While putting the finishing touches on their seventh studio album last week at their own Hive studio, 311 frequently referred to the record as an evolution for the hip-hop- and reggae-influenced rock band, hence the title Evolver. At the same time, though, much was said about drawing from their past.

"We want to go into the future but have the same spirit of adventure that we had in the old days," Hexum said. "There's more new elements, various vintage keyboards and acoustic guitars and different tempos. It's just more experimental, [which is one of the] things that people liked about Transistor or Grassroots — we had the attitude on those albums about just going to the future rather than looking back."

The new release will feature a few melody-driven summer anthems similar to recent singles "Amber" and "I'll Be Here Awhile," but with more of an edge. "It's not like a ballad-y album at all, just a lot of different tempos," Hexum said.

"From Chaos was a great album, but it's time to do something different, and I think we did that really well," P-Nut added. "We really tried to not be afraid of kicking our own ass."

Along with summing up the motivation behind the album, the title Evolver is a play on Revolver, one of the many classic Beatles albums 311 kept in heavy rotation while recording. Two songs in particular are greatly influenced by the Fab Four: "Seems Uncertain," a Mellotron-driven tune Hexum likened to "Strawberry Fields Forever," and "Sometimes Jacks Rule the Realm," which he compared to "Happiness Is a Warm Gun."

"It's more like a little voyage, a little trip in sound," Mahoney said of the latter. "And it covers a lot of different feels. There's acoustic sections. It moves on to electric band sections. It's cool. It's really a unique departure, ... and there's mandolins on it and so much cool organic instruments on it."

"Seems Uncertain" also features acoustic guitars, but a hip-hop beat gives it a modern twist.

"Lyrically, it's just about all of this sort of uncertainty with all this friction and tension in the world and the sort of post-9-11 fear and everything," Hexum explained. "It's just kind of expressing that sort of doubt. It's like, 'What are we gonna do? How is the world gonna move on beyond the predicament that we've gotten in?' And it's definitely different lyrically and musically than any song of ours."

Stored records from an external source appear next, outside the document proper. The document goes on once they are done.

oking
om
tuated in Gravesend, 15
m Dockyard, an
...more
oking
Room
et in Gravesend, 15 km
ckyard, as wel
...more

Hexum explores darker topics elsewhere on the album as well. "Beyond the Grey Sky" was written about his best friend in high school who took his own life a year ago. "It's very dynamic," Sexton said. "It starts really soft and then we build and we keep building till it's just, like, this huge orchestra of rock and beautiful harmonies."

Miami dancehall DJ Supa Dups contributed some beat programming and vocal drops on Evolver, primarily on "Crack the Code."

" 'Crack the Code' is like a love song saying that someone that cracks your code is someone that understands you," Hexum said, "like gets through the whole veneer that everyone has up. It's not like a totally happy love song, it's more about the ups and downs that come with and finding someone that gets through all of that stuff."

The group is leaning toward the heavier "Creatures (For a While)" as the first single.

"It's a perfect example of the whole album, just testing our audience just a little bit," P-Nut said. "It's something that you're going to have to get used to. And I think that's such a such a good thing. I think that's what kept us a little bit under the radar for a while, even though we've sold 6 million albums."

Evolver, produced by Ron Saint Germain, is not due until late July, but 311 will debut new songs on a summer tour beginning earlier that month.